Conservation photography uses the photographic process and its products to advocate for real conservation outcomes. The discipline combines nature photography with the issue-oriented approach of documentary photography and in doing so becomes a tool for change. In close collaboration with conservation partners, this service allows photographers to build alliances, raise funds, and influence policy. This seminar introduces participants to the conservation photography discipline while challenging them to think about putting their photography to work for conservation.

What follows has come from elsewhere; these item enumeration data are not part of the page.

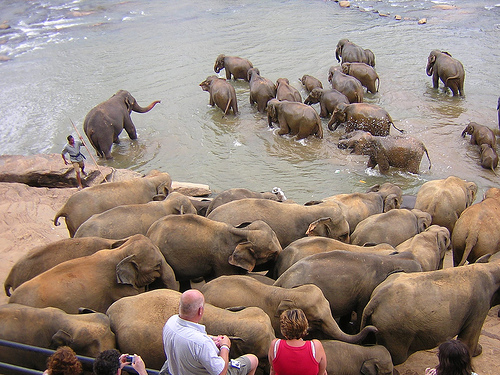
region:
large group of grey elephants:
[42, 28, 494, 341]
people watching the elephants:
[50, 291, 322, 368]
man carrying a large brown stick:
[60, 104, 112, 183]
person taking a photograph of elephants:
[95, 336, 148, 371]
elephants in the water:
[210, 26, 480, 173]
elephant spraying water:
[313, 111, 444, 179]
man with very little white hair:
[176, 281, 216, 332]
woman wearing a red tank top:
[265, 309, 331, 371]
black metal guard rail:
[14, 340, 66, 372]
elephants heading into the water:
[112, 148, 488, 310]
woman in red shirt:
[257, 308, 329, 373]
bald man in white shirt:
[143, 289, 229, 372]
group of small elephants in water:
[202, 35, 404, 156]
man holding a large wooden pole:
[62, 116, 114, 190]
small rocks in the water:
[329, 0, 440, 32]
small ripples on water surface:
[13, 17, 73, 44]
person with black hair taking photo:
[90, 342, 147, 374]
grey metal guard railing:
[5, 337, 45, 356]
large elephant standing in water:
[84, 80, 178, 159]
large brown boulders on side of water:
[6, 189, 53, 246]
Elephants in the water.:
[78, 55, 485, 216]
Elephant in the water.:
[71, 74, 187, 180]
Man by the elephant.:
[56, 105, 119, 192]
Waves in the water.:
[35, 15, 152, 59]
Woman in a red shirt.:
[283, 291, 330, 373]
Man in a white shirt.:
[153, 292, 218, 359]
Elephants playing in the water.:
[257, 92, 441, 188]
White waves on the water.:
[19, 15, 113, 79]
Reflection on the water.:
[161, 57, 241, 152]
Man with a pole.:
[60, 106, 126, 190]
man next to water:
[48, 133, 80, 192]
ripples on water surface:
[201, 122, 246, 149]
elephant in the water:
[76, 82, 156, 164]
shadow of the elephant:
[423, 95, 474, 126]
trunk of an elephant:
[137, 91, 165, 127]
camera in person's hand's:
[118, 346, 143, 368]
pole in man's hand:
[66, 105, 82, 163]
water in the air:
[354, 113, 404, 135]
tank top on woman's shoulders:
[257, 332, 325, 367]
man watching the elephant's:
[162, 285, 226, 354]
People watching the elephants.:
[152, 267, 297, 374]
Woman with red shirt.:
[258, 298, 309, 367]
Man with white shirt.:
[146, 280, 229, 373]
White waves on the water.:
[9, 7, 155, 50]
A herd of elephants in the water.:
[179, 15, 489, 212]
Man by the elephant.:
[16, 129, 169, 241]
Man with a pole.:
[66, 102, 175, 214]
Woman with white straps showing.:
[222, 296, 329, 373]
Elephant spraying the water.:
[316, 130, 491, 181]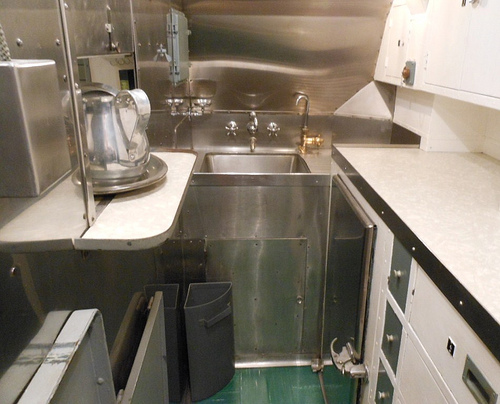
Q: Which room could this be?
A: It is a kitchen.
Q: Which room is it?
A: It is a kitchen.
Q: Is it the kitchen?
A: Yes, it is the kitchen.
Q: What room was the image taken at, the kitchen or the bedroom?
A: It was taken at the kitchen.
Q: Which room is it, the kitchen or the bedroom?
A: It is the kitchen.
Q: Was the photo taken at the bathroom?
A: No, the picture was taken in the kitchen.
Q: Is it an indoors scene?
A: Yes, it is indoors.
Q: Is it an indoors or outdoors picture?
A: It is indoors.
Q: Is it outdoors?
A: No, it is indoors.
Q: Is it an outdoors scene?
A: No, it is indoors.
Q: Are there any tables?
A: Yes, there is a table.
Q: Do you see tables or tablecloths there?
A: Yes, there is a table.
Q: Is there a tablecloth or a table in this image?
A: Yes, there is a table.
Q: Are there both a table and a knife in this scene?
A: No, there is a table but no knives.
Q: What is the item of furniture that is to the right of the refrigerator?
A: The piece of furniture is a table.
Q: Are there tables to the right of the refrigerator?
A: Yes, there is a table to the right of the refrigerator.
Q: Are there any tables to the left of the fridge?
A: No, the table is to the right of the fridge.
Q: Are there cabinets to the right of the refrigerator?
A: No, there is a table to the right of the refrigerator.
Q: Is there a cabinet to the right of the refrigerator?
A: No, there is a table to the right of the refrigerator.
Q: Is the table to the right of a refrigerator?
A: Yes, the table is to the right of a refrigerator.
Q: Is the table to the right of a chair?
A: No, the table is to the right of a refrigerator.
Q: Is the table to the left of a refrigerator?
A: No, the table is to the right of a refrigerator.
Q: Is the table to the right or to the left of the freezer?
A: The table is to the right of the freezer.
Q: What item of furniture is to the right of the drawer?
A: The piece of furniture is a table.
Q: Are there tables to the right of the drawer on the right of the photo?
A: Yes, there is a table to the right of the drawer.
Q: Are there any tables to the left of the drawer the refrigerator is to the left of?
A: No, the table is to the right of the drawer.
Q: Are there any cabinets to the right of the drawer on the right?
A: No, there is a table to the right of the drawer.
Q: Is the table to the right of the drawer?
A: Yes, the table is to the right of the drawer.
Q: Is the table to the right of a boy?
A: No, the table is to the right of the drawer.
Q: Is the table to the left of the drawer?
A: No, the table is to the right of the drawer.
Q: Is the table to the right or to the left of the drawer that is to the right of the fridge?
A: The table is to the right of the drawer.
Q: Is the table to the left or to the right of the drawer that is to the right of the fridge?
A: The table is to the right of the drawer.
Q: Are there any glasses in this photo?
A: No, there are no glasses.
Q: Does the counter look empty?
A: Yes, the counter is empty.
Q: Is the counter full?
A: No, the counter is empty.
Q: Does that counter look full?
A: No, the counter is empty.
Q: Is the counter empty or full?
A: The counter is empty.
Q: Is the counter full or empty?
A: The counter is empty.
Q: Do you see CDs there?
A: No, there are no cds.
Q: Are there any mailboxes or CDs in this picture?
A: No, there are no CDs or mailboxes.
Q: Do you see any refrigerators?
A: Yes, there is a refrigerator.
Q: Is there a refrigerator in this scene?
A: Yes, there is a refrigerator.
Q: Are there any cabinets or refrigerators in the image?
A: Yes, there is a refrigerator.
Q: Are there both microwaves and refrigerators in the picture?
A: No, there is a refrigerator but no microwaves.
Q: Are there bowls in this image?
A: No, there are no bowls.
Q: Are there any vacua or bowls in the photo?
A: No, there are no bowls or vacua.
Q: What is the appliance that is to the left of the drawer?
A: The appliance is a refrigerator.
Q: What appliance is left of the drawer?
A: The appliance is a refrigerator.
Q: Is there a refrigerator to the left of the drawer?
A: Yes, there is a refrigerator to the left of the drawer.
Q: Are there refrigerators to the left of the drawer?
A: Yes, there is a refrigerator to the left of the drawer.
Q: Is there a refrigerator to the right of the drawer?
A: No, the refrigerator is to the left of the drawer.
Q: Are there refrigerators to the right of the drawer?
A: No, the refrigerator is to the left of the drawer.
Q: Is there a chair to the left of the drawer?
A: No, there is a refrigerator to the left of the drawer.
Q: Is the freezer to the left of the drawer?
A: Yes, the freezer is to the left of the drawer.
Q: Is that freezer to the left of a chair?
A: No, the freezer is to the left of the drawer.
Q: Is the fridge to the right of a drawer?
A: No, the fridge is to the left of a drawer.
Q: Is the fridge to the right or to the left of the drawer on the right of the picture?
A: The fridge is to the left of the drawer.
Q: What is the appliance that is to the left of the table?
A: The appliance is a refrigerator.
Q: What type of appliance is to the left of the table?
A: The appliance is a refrigerator.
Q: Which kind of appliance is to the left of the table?
A: The appliance is a refrigerator.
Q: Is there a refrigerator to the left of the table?
A: Yes, there is a refrigerator to the left of the table.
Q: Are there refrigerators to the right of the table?
A: No, the refrigerator is to the left of the table.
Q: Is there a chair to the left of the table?
A: No, there is a refrigerator to the left of the table.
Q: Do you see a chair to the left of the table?
A: No, there is a refrigerator to the left of the table.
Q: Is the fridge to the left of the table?
A: Yes, the fridge is to the left of the table.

For over a decade Neil Ever Osborne’s photographic and multimedia projects have been published by industry, government, and civil society collaborators. His visual communication and storytelling work focuses attention on humanity’s link to wildlife and natural habitats, with a particular interest in protected spaces and the narratives unfolding in these lands and seascapes. In addition to his active role as a conservation photographer, Osborne is a contributing editor and photographer for Canadian Wildlife and Canadian Geographic magazines, an Associate Fellow of the International League of Conservation Photographers (iLCP), and a photographer in residence at the Royal Ontario Museum Centre of Discovery in Biodiversity.
Osborne has introduced courses and curriculum on conservation photography throughout North America while centralizing his efforts in the academic space at the Royal Ontario Museum in Toronto, where he directs the Environmental Visual Communication program for Fleming College.